In our exercise, we deal with the definite integral \( \int_{x}^{1} 2t \, dt \). Typically, definite integrals use a lower and an upper limit to signify the interval over which the integration is performed. Here, the integral's limits are from \( x \) to 1, indicating we initially evaluate from variable \( x \) to a fixed point 1. Understanding the properties of definite integrals, like switching the integration limits, is crucial. If we swap the limits, it changes the sign of the integral, hence introducing a minus sign in our calculations.

An antiderivative gives you a function whose derivative is the original function you started with. Think of it as reversing differentiation. Antiderivatives tell us about accumulation, much like integration.
For any function \( f(t) \), finding its antiderivative \( F(t) \) means that \( F'(t) = f(t) \). In simpler terms, if you differentiate \( F(t) \), you arrive back at \( f(t) \).
The exercise is a good fit for recognizing the antiderivative concept.
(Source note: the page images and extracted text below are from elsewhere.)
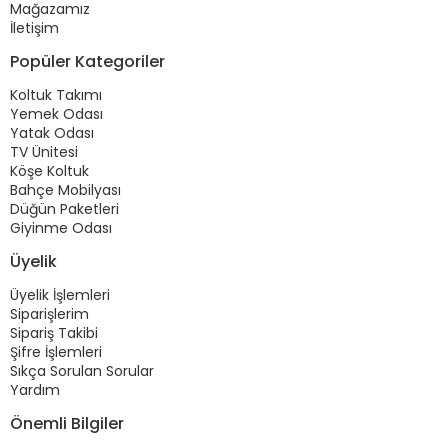
Mağazamız
İletişim
Popüler Kategoriler
Koltuk Takımı
Yemek Odası
Yatak Odası
TV Ünitesi
Köşe Koltuk
Bahçe Mobilyası
Düğün Paketleri
Giyinme Odası
Üyelik
Üyelik İşlemleri
Siparişlerim
Sipariş Takibi
Şifre İşlemleri
Sıkça Sorulan Sorular
Yardım
Önemli Bilgiler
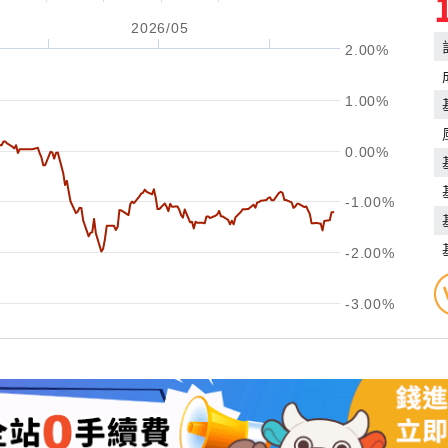
2026/05
2.00%
1.00%
0.00%
-1.00%
-2.00%
-3.00%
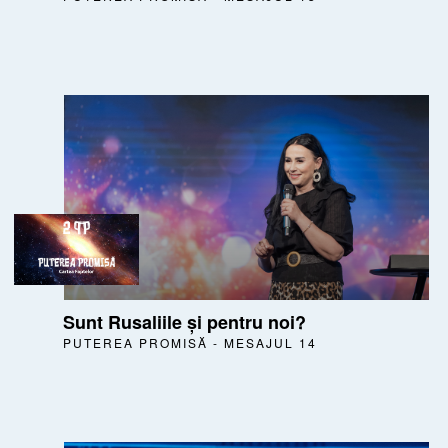
Sunt Rusaliile și pentru noi?
PUTEREA PROMISĂ - MESAJUL 14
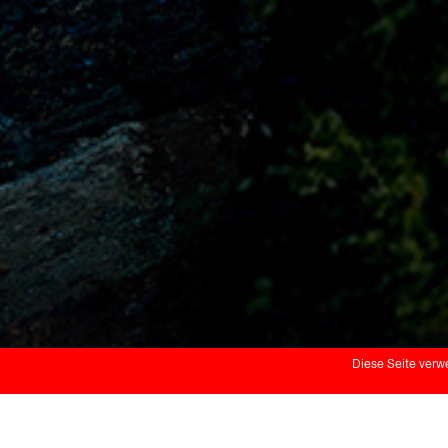
Diese Seite verw
Fabian Oefner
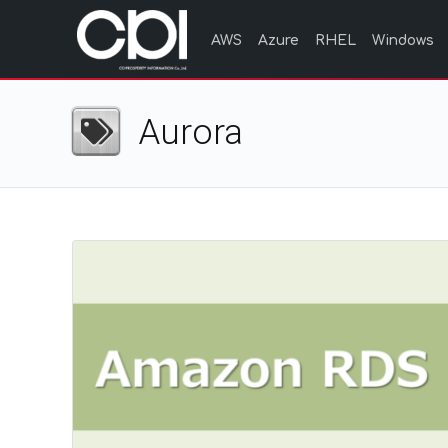
AWS
Azure
RHEL
Windows
Aurora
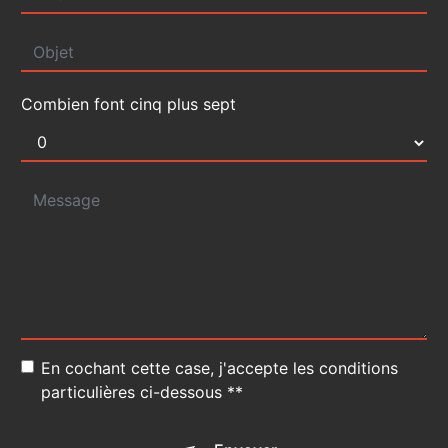
Combien font cinq plus sept
En cochant cette case, j'accepte les conditions
particulières ci-dessous **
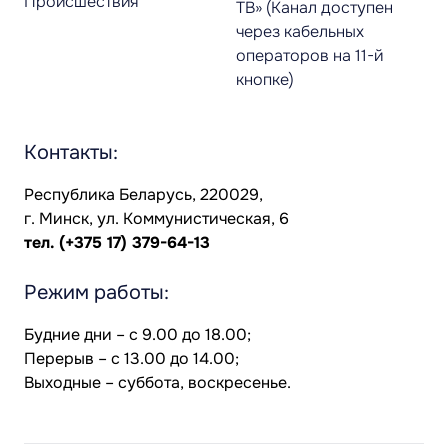
Происшествия
ТВ» (Канал доступен
через кабельных
операторов на 11-й
кнопке)
Контакты:
Республика Беларусь, 220029,
г. Минск, ул. Коммунистическая, 6
тел.
(+375 17) 379-64-13
Режим работы:
Будние дни – с 9.00 до 18.00;
Перерыв – с 13.00 до 14.00;
Выходные – суббота, воскресенье.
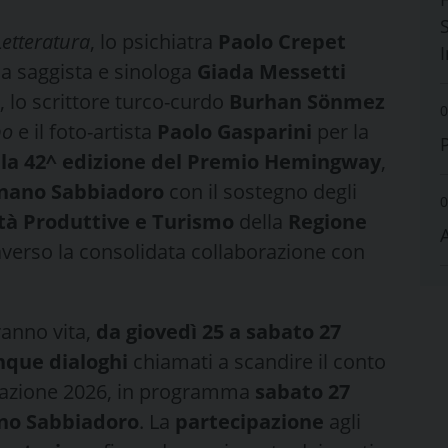
S
Letteratura
, lo psichiatra
Paolo Crepet
 la saggista e sinologa
Giada Messetti
 lo scrittore turco-curdo
Burhan Sönmez
0
po
e il foto-artista
Paolo Gasparini
per la
ella 42^ edizione del Premio Hemingway
,
nano Sabbiadoro
con il sostegno degli
0
vità Produttive e Turismo
della
Regione
raverso la consolidata collaborazione con
ranno vita,
da giovedì 25 a sabato 27
nque dialoghi
chiamati a scandire il conto
miazione 2026, in programma
sabato 27
nano Sabbiadoro
. La
partecipazione
agli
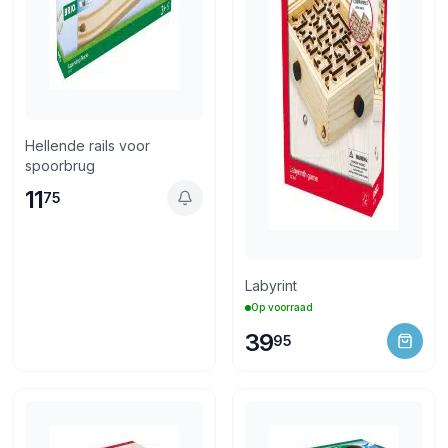
Hellende rails voor
spoorbrug
11
75
Labyrint
Op voorraad
39
95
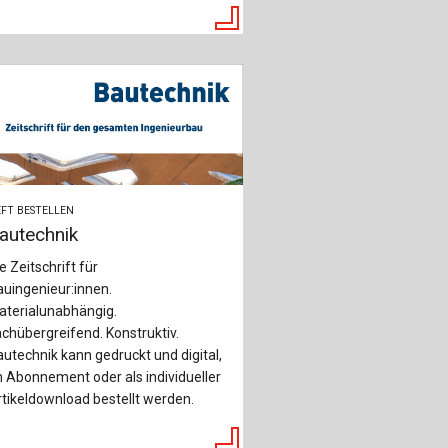
FT BESTELLEN
autechnik
e Zeitschrift für
uingenieur:innen.
aterialunabhängig.
chübergreifend. Konstruktiv.
utechnik kann gedruckt und digital,
 Abonnement oder als individueller
tikeldownload bestellt werden.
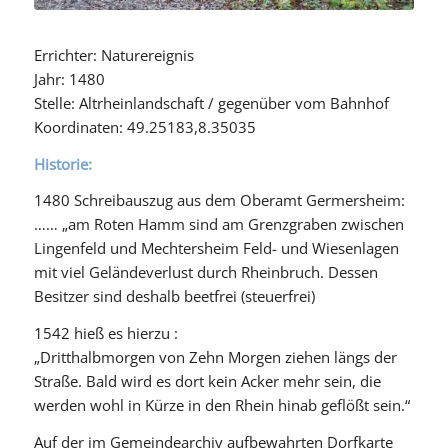
Errichter: Naturereignis
Jahr: 1480
Stelle: Altrheinlandschaft / gegenüber vom Bahnhof
Koordinaten: 49.25183,8.35035
Historie:
1480 Schreibauszug aus dem Oberamt Germersheim:
…… „am Roten Hamm sind am Grenzgraben zwischen
Lingenfeld und Mechtersheim Feld- und Wiesenlagen
mit viel Geländeverlust durch Rheinbruch. Dessen
Besitzer sind deshalb beetfrei (steuerfrei)
1542 hieß es hierzu :
„Dritthalbmorgen von Zehn Morgen ziehen längs der
Straße. Bald wird es dort kein Acker mehr sein, die
werden wohl in Kürze in den Rhein hinab geflößt sein.“
Auf der im Gemeindearchiv aufbewahrten Dorfkarte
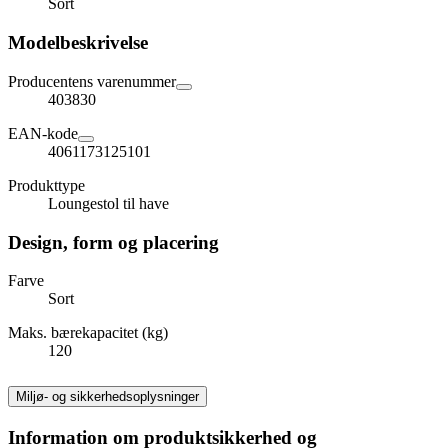
Sort
Modelbeskrivelse
Producentens varenummer
403830
EAN-kode
4061173125101
Produkttype
Loungestol til have
Design, form og placering
Farve
Sort
Maks. bærekapacitet (kg)
120
Miljø- og sikkerhedsoplysninger
Information om produktsikkerhed og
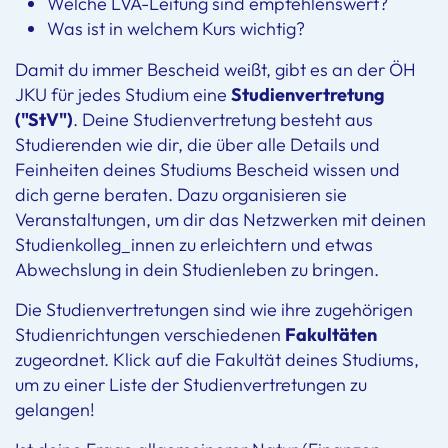
Welche LVA-Leitung sind empfehlenswert?
Was ist in welchem Kurs wichtig?
Damit du immer Bescheid weißt, gibt es an der ÖH
JKU für jedes Studium eine
Studienvertretung
("StV")
. Deine Studienvertretung besteht aus
Studierenden wie dir, die über alle Details und
Feinheiten deines Studiums Bescheid wissen und
dich gerne beraten. Dazu organisieren sie
Veranstaltungen, um dir das Netzwerken mit deinen
Studienkolleg_innen zu erleichtern und etwas
Abwechslung in dein Studienleben zu bringen.
Die Studienvertretungen sind wie ihre zugehörigen
Studienrichtungen verschiedenen
Fakultäten
zugeordnet. Klick auf die Fakultät deines Studiums,
um zu einer Liste der Studienvertretungen zu
gelangen!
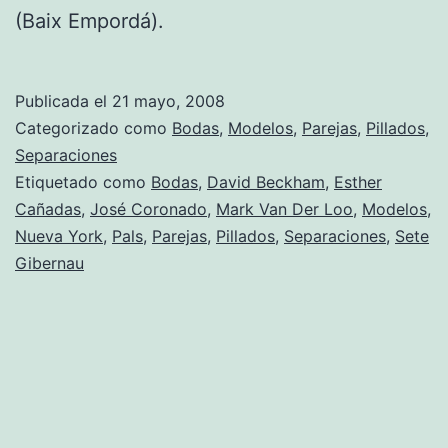
(Baix Empordá).
Publicada el
21 mayo, 2008
Categorizado como
Bodas
,
Modelos
,
Parejas
,
Pillados
,
Separaciones
Etiquetado como
Bodas
,
David Beckham
,
Esther
Cañadas
,
José Coronado
,
Mark Van Der Loo
,
Modelos
,
Nueva York
,
Pals
,
Parejas
,
Pillados
,
Separaciones
,
Sete
Gibernau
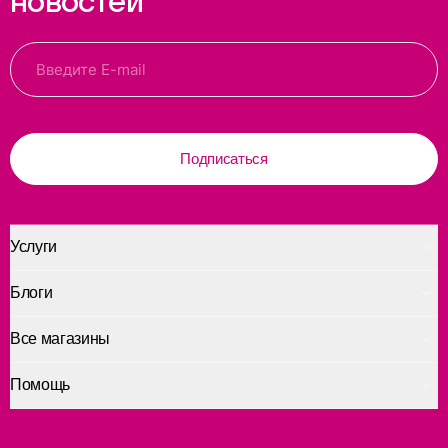
новостей
Подписаться
Услуги
Блоги
Все магазины
Помощь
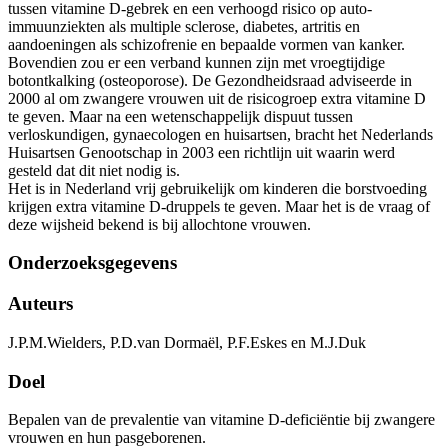
tussen vitamine D-gebrek en een verhoogd risico op auto-
immuunziekten als multiple sclerose, diabetes, artritis en
aandoeningen als schizofrenie en bepaalde vormen van kanker.
Bovendien zou er een verband kunnen zijn met vroegtijdige
botontkalking (osteoporose). De Gezondheidsraad adviseerde in
2000 al om zwangere vrouwen uit de risicogroep extra vitamine D
te geven. Maar na een wetenschappelijk dispuut tussen
verloskundigen, gynaecologen en huisartsen, bracht het Nederlands
Huisartsen Genootschap in 2003 een richtlijn uit waarin werd
gesteld dat dit niet nodig is.
Het is in Nederland vrij gebruikelijk om kinderen die borstvoeding
krijgen extra vitamine D-druppels te geven. Maar het is de vraag of
deze wijsheid bekend is bij allochtone vrouwen.
Onderzoeksgegevens
Auteurs
J.P.M.Wielders, P.D.van Dormaël, P.F.Eskes en M.J.Duk
Doel
Bepalen van de prevalentie van vitamine D-deficiëntie bij zwangere
vrouwen en hun pasgeborenen.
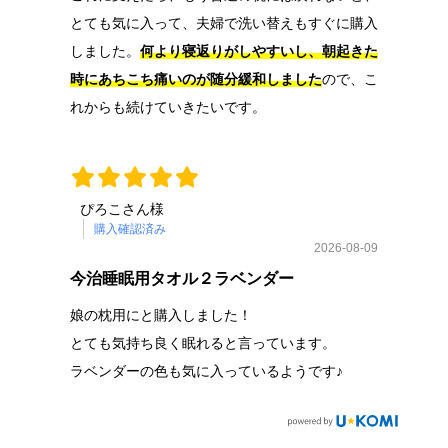
とても気に入って、夫婦で洗い替えもすぐに購入
しました。
何より寝返りがしやすいし、朝起きた
時にあちこち痛いのが随分緩和しました
ので、こ
れからも続けていきたいです。
ぴろこさん様
購入確認済み
2026-08-09
今治睡眠用タオル２ラベンダー
娘の枕用にと購入しました！
とても気持ち良く眠れると言っています。
ラベンダーの色も気に入っているようです♪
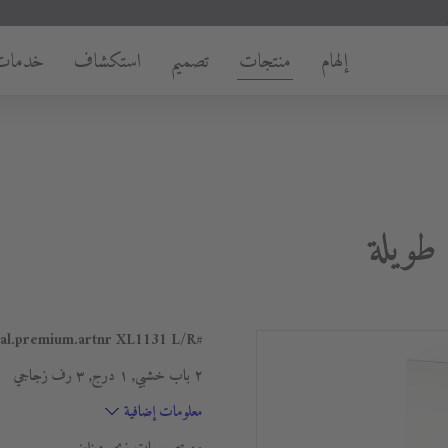
إلهام
منتجات
تصميم
استكشاف
خدمات
XL1131 L/R
#general.premium.artnr
٢ باب خشبي, ١ درج, ٣ رف زجاجي
معلومات إضافية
When you see an integral like \( \int 2t \, dt \), the antiderivative of \( 2t \) would be a function \( F(t) = t^2 \). Without constant limits complicating it, determining this helps answer the bigger picture of what the original function looks like before differentiation. Antiderivatives are broadly useful for solving many calculus problems involving integrals.

Derivatives and integrals have a special relationship defined by the Fundamental Theorem of Calculus. This theorem connects differentiation and integration, showing how one operation can reverse the other.
The exercise illustrates how we can take the derivative of an integral function. Initially, the task was to find \( G'(x) \) for \( G(x) = \int_{x}^{1} 2t \, dt \). However, by changing the limits, our integral becomes \( -\int_{1}^{x} 2t \, dt \). Based on the theorem, when the upper limit of the integral is a variable, the derivative of this integral with respect to the upper variable is simply the integrand evaluated at that variable.
Therefore, the result \( -2x \) is straightforwardly derived by acknowledging the link between integrating and differentiating, a hallmark example of the Fundamental Theorem of Calculus. Understanding that the derivative of \( \int_a^x f(t) \, dt \) is \( f(x) \) helps solve such exercises more intuitively.